国立大学法人千葉大学(学長 横手 幸太郎、以下千葉大学)は、千葉県が実施する「令和8年度ちば地域産業創出実証プロジェクト補助金」において、本学が代表申請者となるプロジェクトが採択されたことをご報告します。
本補助金は、千葉県の地域特性や地域資源を活かし、地域産業の創出を目指す実証実験を支援するものです。中小企業や大学等の多様な主体が連携し、幅広い分野において実施する実証プロジェクトに対して、千葉県が助成を行います。
今後も、連携企業と協働し、実証を通じて得られた成果や知見をもとに、持続可能な地域産業のモデル構築を目指します。
■プロジェクト内容
千葉ブルーカーボンが牽引する産業活性化プロジェクト
■概要
ヨウ素生産の純増を目指し、養殖海藻及び漂着海藻を採取場所の近隣においてヨウ素を抽出する処理システムを構築する。また、ヨウ素を抽出した後に残る海藻の有機残渣を、機能性製品やペットフード等の原料として活用が可能か検証する。
■参画機関名(*は代表申請者)
千葉大学*
大学院理学研究院/千葉ヨウ素資源イノベーションセンター(CIRIC) 荒井 孝義 教授
海洋バイオシステム研究センター 富樫 辰也 教授
株式会社銚子漁業共生センター
株式会社小林海苔店
株式会社キミカ
■研究者のコメント

近年、房総半島近海でも海藻が減少・消失することを指す「磯焼け」が危惧されています。海藻に含まれるヨウ素は、造影剤やペロブスカイト型太陽電池に用いられており、需要が高まっています。海藻養殖による「二酸化炭素の固定(ブルーカーボン)」と「海藻からのヨウ素生産」を推進し、千葉の豊かな海と貴重なヨウ素資源を次世代に繫ぎます。

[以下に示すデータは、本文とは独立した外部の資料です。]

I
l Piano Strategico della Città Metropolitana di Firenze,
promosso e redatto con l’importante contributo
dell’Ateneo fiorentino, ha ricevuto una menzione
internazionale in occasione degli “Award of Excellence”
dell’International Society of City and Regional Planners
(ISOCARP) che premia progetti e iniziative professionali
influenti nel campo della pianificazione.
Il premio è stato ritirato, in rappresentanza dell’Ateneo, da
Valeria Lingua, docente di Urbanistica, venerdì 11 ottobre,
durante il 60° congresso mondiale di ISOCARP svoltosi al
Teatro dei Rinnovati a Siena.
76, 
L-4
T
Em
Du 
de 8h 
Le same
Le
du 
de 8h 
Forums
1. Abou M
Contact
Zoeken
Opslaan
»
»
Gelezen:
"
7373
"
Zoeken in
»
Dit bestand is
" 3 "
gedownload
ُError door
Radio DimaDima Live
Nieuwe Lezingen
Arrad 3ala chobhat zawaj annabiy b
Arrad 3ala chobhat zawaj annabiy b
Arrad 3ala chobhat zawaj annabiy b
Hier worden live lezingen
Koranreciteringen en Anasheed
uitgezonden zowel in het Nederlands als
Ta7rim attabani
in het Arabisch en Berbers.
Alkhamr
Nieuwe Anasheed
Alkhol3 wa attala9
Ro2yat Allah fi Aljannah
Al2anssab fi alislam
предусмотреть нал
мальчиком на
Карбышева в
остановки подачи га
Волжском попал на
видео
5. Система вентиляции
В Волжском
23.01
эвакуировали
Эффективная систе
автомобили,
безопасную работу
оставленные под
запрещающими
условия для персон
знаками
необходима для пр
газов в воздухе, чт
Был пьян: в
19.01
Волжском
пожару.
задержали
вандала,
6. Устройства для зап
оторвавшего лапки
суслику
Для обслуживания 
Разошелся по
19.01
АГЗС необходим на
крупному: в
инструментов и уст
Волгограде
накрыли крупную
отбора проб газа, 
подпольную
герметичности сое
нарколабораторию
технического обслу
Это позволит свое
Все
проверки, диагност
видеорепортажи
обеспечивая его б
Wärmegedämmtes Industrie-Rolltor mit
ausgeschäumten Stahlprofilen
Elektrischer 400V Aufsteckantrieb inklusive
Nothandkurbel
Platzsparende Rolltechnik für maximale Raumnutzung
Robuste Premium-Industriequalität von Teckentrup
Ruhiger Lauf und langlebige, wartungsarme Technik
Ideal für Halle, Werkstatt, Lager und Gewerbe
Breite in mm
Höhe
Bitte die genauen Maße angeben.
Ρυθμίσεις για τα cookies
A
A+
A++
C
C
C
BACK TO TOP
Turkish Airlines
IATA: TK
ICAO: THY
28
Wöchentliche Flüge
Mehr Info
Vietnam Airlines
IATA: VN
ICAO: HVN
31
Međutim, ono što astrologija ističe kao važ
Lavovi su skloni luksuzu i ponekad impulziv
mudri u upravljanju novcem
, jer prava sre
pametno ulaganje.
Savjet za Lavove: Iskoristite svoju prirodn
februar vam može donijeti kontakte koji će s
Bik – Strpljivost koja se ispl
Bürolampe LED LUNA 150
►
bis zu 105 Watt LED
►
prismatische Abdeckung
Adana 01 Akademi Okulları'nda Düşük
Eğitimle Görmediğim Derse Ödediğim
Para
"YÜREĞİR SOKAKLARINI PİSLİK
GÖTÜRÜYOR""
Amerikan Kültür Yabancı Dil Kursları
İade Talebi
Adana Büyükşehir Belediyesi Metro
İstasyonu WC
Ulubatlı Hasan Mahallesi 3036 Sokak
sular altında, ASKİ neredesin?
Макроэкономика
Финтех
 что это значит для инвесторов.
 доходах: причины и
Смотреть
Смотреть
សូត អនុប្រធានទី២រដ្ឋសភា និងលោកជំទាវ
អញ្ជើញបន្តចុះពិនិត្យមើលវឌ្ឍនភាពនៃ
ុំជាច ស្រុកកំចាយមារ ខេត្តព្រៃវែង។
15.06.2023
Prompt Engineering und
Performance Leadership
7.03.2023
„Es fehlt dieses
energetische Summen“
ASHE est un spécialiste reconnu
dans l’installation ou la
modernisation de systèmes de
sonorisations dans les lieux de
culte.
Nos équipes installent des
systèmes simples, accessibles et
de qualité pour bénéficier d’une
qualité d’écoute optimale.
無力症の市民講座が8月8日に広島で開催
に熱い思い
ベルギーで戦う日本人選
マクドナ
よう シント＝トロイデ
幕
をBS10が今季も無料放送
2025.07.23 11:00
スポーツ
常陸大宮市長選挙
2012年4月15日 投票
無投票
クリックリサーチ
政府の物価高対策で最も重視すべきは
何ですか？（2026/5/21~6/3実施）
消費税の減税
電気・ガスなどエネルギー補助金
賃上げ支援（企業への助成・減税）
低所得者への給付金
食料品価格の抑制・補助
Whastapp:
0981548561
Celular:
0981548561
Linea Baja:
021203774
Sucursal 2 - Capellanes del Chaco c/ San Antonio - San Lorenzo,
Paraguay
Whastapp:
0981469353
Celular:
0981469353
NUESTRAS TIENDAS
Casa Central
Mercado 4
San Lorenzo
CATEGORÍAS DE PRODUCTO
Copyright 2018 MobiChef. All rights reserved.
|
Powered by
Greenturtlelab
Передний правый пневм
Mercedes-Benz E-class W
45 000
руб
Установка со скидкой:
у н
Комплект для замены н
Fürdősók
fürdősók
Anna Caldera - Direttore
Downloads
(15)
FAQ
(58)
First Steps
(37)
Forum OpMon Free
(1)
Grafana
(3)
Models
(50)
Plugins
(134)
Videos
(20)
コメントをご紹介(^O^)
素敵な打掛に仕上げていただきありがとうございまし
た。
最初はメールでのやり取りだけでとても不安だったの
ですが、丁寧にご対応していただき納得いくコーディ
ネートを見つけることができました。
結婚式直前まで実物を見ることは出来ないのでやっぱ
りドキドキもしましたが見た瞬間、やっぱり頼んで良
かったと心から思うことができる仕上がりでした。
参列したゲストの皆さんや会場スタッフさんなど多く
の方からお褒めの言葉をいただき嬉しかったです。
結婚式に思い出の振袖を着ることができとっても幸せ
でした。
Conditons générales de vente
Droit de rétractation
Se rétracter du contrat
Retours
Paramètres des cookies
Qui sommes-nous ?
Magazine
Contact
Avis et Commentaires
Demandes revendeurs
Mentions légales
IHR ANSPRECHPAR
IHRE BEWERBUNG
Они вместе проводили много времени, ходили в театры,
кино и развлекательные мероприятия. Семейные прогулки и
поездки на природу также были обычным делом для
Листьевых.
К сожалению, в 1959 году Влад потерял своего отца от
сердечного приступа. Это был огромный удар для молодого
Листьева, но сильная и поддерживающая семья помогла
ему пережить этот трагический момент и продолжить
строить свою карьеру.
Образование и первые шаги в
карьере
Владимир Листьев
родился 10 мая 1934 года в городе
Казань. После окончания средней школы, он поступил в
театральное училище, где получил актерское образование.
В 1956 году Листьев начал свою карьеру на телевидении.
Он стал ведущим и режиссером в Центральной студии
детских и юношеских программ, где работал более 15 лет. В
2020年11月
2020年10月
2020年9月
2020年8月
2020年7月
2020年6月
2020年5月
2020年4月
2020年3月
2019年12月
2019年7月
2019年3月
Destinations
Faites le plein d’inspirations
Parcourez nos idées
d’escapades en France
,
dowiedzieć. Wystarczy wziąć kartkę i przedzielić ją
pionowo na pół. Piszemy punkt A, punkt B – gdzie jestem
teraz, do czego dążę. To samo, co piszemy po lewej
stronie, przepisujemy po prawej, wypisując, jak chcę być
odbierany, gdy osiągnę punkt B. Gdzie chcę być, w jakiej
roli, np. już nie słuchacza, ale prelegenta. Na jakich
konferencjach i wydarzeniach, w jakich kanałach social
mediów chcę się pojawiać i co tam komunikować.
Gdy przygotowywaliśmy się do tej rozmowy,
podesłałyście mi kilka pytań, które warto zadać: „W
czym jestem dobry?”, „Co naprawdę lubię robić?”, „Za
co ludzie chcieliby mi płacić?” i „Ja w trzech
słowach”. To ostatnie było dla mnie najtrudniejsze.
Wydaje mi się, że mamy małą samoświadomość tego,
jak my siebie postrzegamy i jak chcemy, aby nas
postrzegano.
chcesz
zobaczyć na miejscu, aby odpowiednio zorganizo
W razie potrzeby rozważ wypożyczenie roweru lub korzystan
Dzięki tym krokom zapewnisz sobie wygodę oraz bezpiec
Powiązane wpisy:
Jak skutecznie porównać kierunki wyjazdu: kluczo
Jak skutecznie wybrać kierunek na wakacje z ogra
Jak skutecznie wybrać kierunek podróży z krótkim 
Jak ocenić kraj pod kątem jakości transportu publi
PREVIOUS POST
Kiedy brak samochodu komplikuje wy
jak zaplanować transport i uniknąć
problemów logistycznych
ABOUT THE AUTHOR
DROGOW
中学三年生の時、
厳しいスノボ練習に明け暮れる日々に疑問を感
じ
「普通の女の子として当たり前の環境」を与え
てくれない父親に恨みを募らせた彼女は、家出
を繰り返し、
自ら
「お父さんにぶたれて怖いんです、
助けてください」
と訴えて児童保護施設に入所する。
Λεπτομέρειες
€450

令和7年度の事業では、「海藻からのヨウ素生産」を行い、ヨウ素製造を純増させる実証試験を行いました。その取り組みから、ヨウ素を取り出した後の海藻残渣にも栄養価の高い有機物が多く含まれていることがわかりました。令和8年度の事業では、ブルーカーボンとして炭素固定した海藻の価値を最大限活かし、地域産業を活性化する取り組みを推進します。